This research is the response of the growing
demand for high- quality, sustainable bakery products,
an adaptive IoT and AI-enhanced quality assurance
framework tailored for bakery production. The proposed
system integrates real-time IoT sensors with adaptive
machine learning algorithms, enabling dynamic
adjustments to baking parameters based on
environmental variations and product specifications. This
self- learning system aims to ensure consistent product
quality while reducing production inefficiencies. To
address cybersecurity concerns associated with IoT
networks, the framework incorporates anomaly detection
algorithms and secure communication protocols,
enhancing resilience against cyber threats and
safeguarding operational integrity. The system also
prioritizes sustainability, utilizing energy-efficient IoT
devices and exploring energy harvesting from bakery
equipment to power sensors, thereby minimizing the
environmental footprint of the bakery's IoT
infrastructure.In addition, the framework features a
consumer feedback loop, enabling end-users to contribute
insights on product quality, which further refines the AI
algorithms in alignment with market preferences.

### What this task involves
According to the bakery quality assurance text, what does the framework incorporate to address cybersecurity concerns associated with IoT networks?

### Records provided
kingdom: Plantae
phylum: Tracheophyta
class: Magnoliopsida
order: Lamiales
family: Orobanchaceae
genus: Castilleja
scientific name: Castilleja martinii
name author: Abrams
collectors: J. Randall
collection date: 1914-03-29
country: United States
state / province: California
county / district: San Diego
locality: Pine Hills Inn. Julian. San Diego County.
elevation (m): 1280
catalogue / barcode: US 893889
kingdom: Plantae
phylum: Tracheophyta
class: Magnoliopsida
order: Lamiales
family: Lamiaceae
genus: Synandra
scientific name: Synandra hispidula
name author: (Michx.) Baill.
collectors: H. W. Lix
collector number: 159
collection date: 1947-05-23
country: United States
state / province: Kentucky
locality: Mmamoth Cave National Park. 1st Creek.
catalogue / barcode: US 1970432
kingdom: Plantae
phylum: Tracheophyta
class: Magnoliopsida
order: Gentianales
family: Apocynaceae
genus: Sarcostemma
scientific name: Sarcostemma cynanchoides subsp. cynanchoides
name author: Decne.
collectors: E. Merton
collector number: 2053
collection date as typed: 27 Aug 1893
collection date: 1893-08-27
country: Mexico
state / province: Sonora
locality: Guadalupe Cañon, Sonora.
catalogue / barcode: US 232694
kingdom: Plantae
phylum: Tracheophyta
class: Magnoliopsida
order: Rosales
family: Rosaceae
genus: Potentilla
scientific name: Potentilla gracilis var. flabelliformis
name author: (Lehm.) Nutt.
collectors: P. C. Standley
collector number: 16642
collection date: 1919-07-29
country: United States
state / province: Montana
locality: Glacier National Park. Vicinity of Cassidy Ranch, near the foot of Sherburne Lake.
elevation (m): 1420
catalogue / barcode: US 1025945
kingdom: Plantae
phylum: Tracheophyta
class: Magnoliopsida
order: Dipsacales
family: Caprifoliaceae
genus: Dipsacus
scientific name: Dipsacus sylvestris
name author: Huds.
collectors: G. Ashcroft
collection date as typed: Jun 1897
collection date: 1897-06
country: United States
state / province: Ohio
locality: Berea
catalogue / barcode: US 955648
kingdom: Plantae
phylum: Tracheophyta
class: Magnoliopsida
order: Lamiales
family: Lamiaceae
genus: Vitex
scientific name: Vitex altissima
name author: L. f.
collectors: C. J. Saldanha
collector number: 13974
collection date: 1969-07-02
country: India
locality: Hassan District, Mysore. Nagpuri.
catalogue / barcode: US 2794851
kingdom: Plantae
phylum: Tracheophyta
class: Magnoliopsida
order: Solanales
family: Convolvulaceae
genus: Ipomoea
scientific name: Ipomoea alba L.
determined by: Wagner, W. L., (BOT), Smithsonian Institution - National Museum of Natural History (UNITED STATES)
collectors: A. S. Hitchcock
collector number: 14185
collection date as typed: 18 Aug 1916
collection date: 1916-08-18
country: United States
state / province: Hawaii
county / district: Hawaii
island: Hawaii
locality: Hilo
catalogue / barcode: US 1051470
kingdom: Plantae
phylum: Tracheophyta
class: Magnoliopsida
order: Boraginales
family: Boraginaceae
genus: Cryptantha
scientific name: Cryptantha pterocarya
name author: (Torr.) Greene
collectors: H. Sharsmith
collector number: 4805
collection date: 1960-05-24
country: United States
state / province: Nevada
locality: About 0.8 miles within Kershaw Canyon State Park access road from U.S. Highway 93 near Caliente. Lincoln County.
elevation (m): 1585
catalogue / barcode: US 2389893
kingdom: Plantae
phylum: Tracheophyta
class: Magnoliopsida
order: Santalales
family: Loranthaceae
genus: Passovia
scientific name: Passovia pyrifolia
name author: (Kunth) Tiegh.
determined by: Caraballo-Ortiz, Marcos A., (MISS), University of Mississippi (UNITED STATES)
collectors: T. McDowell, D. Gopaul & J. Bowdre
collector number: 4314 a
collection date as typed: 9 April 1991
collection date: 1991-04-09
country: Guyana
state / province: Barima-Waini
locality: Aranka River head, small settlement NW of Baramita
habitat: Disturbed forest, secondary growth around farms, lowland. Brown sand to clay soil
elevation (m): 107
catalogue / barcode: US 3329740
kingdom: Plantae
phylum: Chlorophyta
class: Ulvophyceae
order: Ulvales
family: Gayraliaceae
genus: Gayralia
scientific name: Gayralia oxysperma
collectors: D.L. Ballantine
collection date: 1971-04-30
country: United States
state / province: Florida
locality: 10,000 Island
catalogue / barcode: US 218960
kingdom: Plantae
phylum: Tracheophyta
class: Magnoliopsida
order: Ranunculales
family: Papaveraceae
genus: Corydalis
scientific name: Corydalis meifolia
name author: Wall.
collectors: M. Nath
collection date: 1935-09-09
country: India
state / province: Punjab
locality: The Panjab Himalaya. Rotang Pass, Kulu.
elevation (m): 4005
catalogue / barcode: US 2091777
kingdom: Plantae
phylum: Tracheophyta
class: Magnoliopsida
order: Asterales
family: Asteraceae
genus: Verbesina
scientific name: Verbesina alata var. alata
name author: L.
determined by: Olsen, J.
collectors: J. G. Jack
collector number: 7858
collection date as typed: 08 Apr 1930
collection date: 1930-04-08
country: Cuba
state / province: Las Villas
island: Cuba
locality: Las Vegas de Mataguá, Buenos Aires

### Response box
Anomaly detection algorithms and secure communication protocols.